ZM Average Diluted Shares Outstanding (Quarterly) Chart

ZM Average Diluted Shares Outstanding (Quarterly) data by YCharts.

Finally, some might believe that Zoom is merely using its free cash flow to repurchase shares and offset the dilution from stock-based compensation, making the entire thing a wash. This argument too isn't based on reality. Shareholders can simply look at Zoom's strengthening balance sheet to see that real value is being created. In Q3, the company was still debt-free, but its cash and investments increased to $6.5 billion from $5.4 billion in the prior-year period.

In summary, Zoom's free cash flow is real. And the company's ongoing growth over the long haul could eventually lead to a doubling of the stock price.

3. PubMatic

PubMatic is one of a handful of small-cap stocks presenting a wonderfully opportunistic buy today. It's still growing nicely under the surface, but that is not translating into revenue growth right now.

PubMatic is a software company that helps digital publishers sell their ad slots. To grow, the company needs new publisher customers, and it needs ad impressions from these publishers to go up. Both things are encouragingly happening right now.

At the start of this year, PubMatic served around 1,650 publishers. As of the end of the third quarter, it served about 1,750. One might view that growth of about 6% as modest. But these publishers are relying on PubMatic more and more -- its ad impressions were up 33% year over year in Q3.

Across the advertising technology space, companies are struggling because ad rates have gone down. PubMatic's revenue is up less than 1% this year as a result. But the business is growing nonetheless, and when ad rates rebound, its revenue could skyrocket.

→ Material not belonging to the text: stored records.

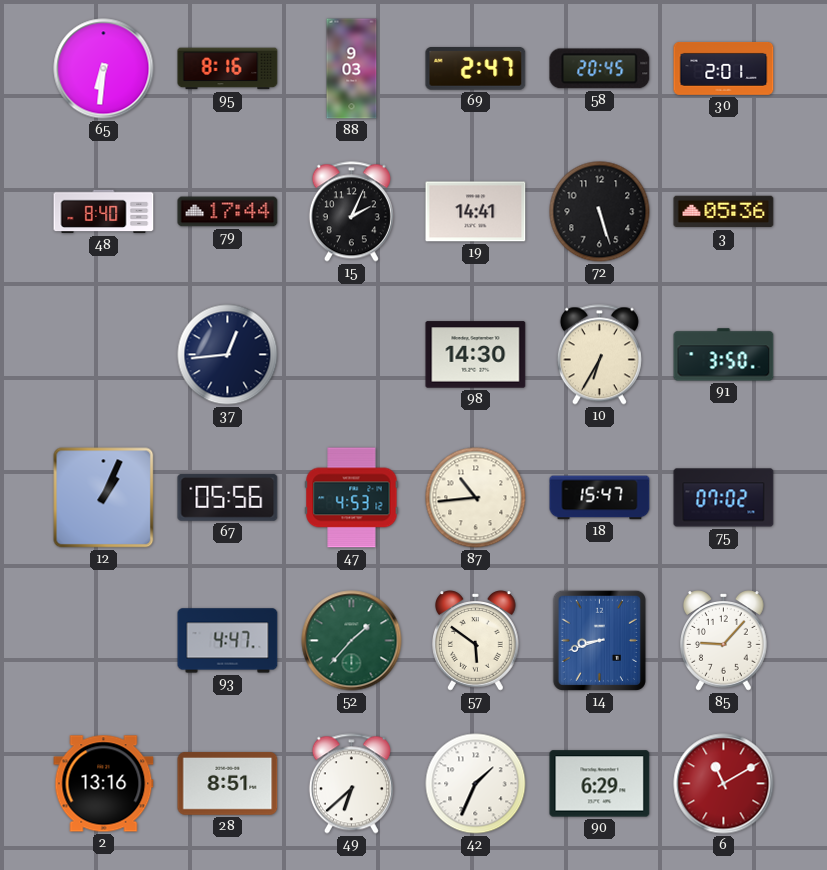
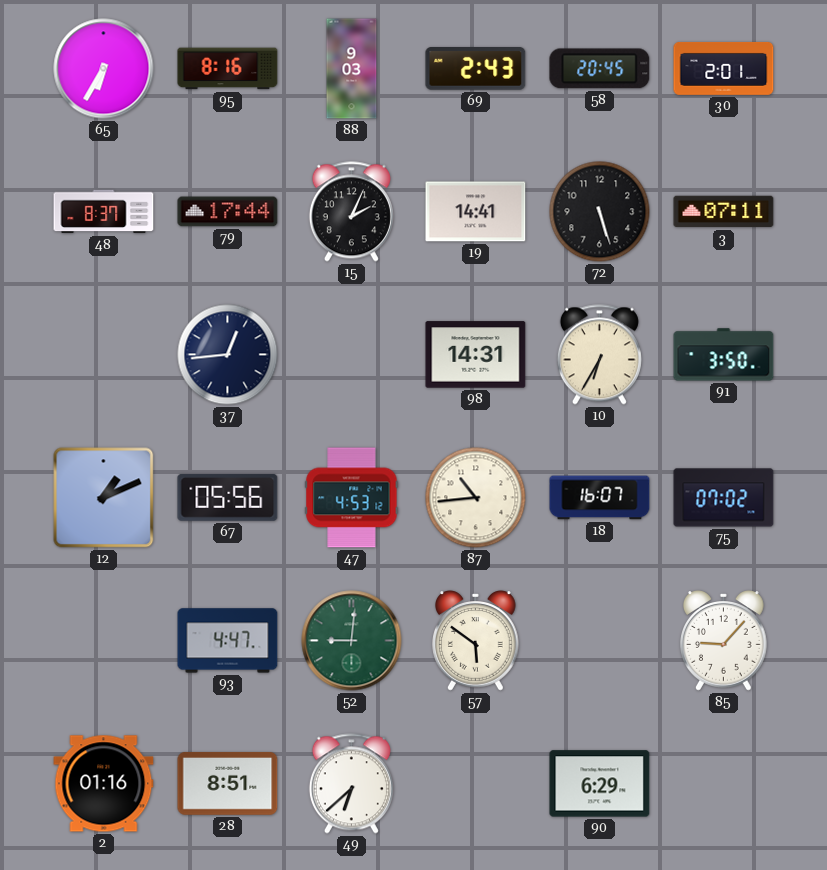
65: 6:31 -> 6:35
69: 2:47 -> 2:43
48: 8:40 -> 8:37
3: 05:36 -> 07:11
98: 14:30 -> 14:31
12: 1:04 -> 1:11
18: 15:47 -> 16:07
52: 1:37 -> 9:01
14: 8:42 -> none
2: 13:16 -> 01:16
42: 1:34 -> none
6: 11:10 -> none
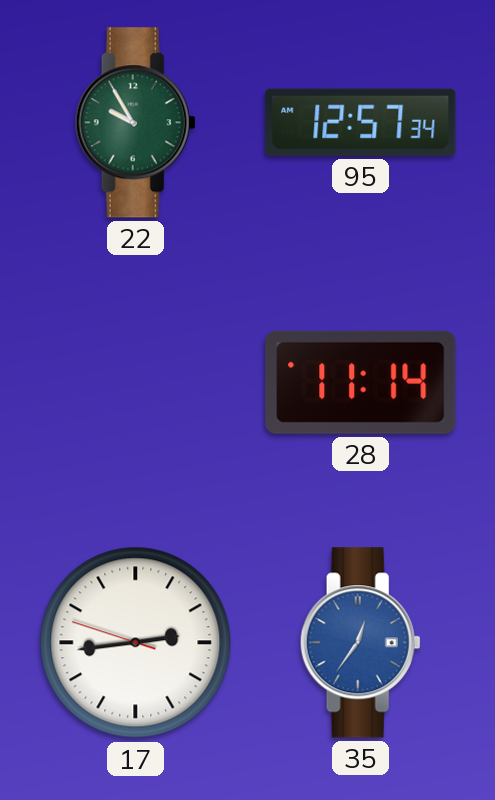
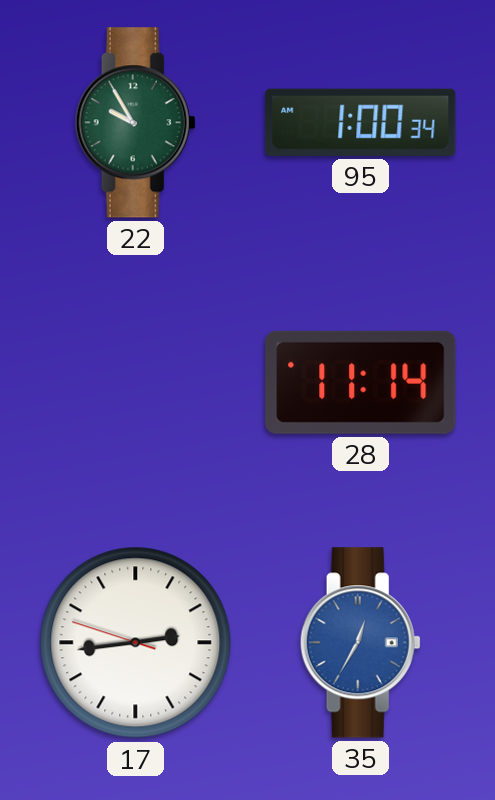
95: 12:57 -> 1:00
35: 12:36 -> 12:35
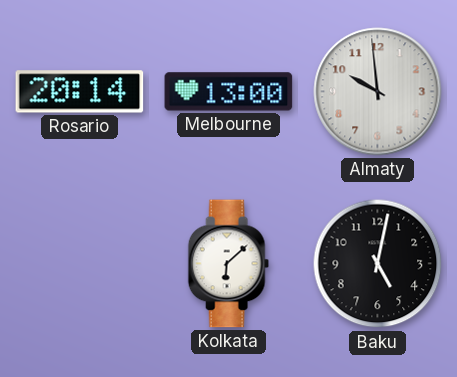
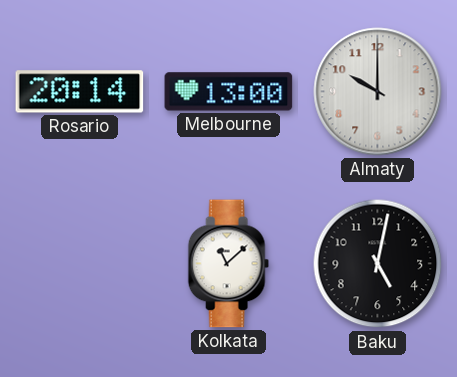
Almaty: 9:59 -> 10:00
Kolkata: 6:08 -> 11:08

While PubMatic waits for that ad rate recovery, it's still in a great spot. The business is profitable, it's debt-free, and it has $171 million in cash and cash equivalents on the balance sheet. In short, this is a stock that investors can feel relaxed about holding as they wait for it to rise.

Expect some volatility, but also expect stock price growth

It might not happen overnight, and its returns could be up and down. But these are three stocks that I still own because I believe they have realistic chances of doubling or more in the years to come.